One of the things I got to do with Patt when I visited her after Memorial Day, was tag along while she tied up loose ends at the college where she worked. She had recently retired, an event that helped make my visit more possible because she now had time to show me around and we weren't confined to certain times because she had to be at her job.
She had this great job. I used to envy her. She was an Administrative Assistant to the Art Department at Carleton College in Northfield, Minnesota. I have an art minor. I wanted a double major in English and Art, but I found the art department at Viterbo College, where I matriculated, to be stuffy and judgmental. If you were not one of their favorite students, and they had favorites, you didn't get staff help or encouragement. Realizing this, I changed to an art minor because I had fulfilled 80% of the course requirements by the end of my sophomore year and jumped head-long into English. But I miss the vibrant creativity that is an art department.
Look! The students have a lounge. In my day, if art students wanted to mingle, we had to take over a classroom, vacating it when class was held. The theatre department, in the same building on the first floor, took over the one student lounge which was, ostensibly, designed for the whole building. It was theirs and they made life miserable for any other group of students who tried to use the space. The music department, on the top floor of the building, converted a classroom into a lounge. It wasn't as nice as a designated space, but it was a place where music students could go and be with other music students. Art students didn't have anything.
At Carleton, the art department has a building and the students have a lounge. It was filled with books and magazines about art. A former teacher donated his entire collection of books to the school for student use. I had to laugh. One of the books I had in one of my art classes, "Varieties of Visual Experience", was on one of the stacks in the lounge. It was the same cover I have on my book. The space is, as you see, inviting. I could study here.

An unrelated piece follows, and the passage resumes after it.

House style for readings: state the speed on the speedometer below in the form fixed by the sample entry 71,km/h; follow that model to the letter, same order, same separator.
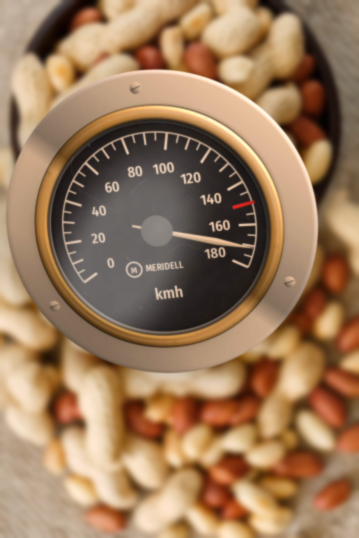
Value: 170,km/h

Outside the lounge, there is a sculpture.
It was raining so I didn't go out to get a better view. Patt made me tea and I read a magazine I'd brought along. It was peaceful, even when classes were changing and the space filled with the comings and goings of students and staff.
It was the end of the year and the anticipated, and dreaded, student art show was in the hallway adjacent to the lounge.
There was a wide range of media from paintings to photography to sculpture. I remember attending the senior art shows and how frazzled classmates were to accumulate the necessary number of works for display. Looking at these pieces, I wonder how many of my classmates actually made any kind of living in art. Computer generated art seems to be "where it's at", but there is something wonderful about the tactile feel of chalk on paper. Being in this space made me long for a class in something. I took a class, several years ago, in pastels but was unimpressed with the instructor. I really enjoyed the class I took in colored pencil drawing some 20 years ago. The ability to create is a wonderful thing, but I'm not sure I have time right now, at this stage of my life, to add an art class.
I would have gotten an art history minor but the school lacked an antiquities history class. Sometimes I wonder what my life would have been like had I reversed the majors, pouring everything into Art and relegating English to a minor. I'm not sure, as I look back through the years I was in college, that I would have enjoyed that, given the hierarchical nature of the department. I learned a lot, but I am glad I went the route I did. Still, I came home with a stirring of the soul, a stirring to get out the pastels, the chalk, the pencils and create.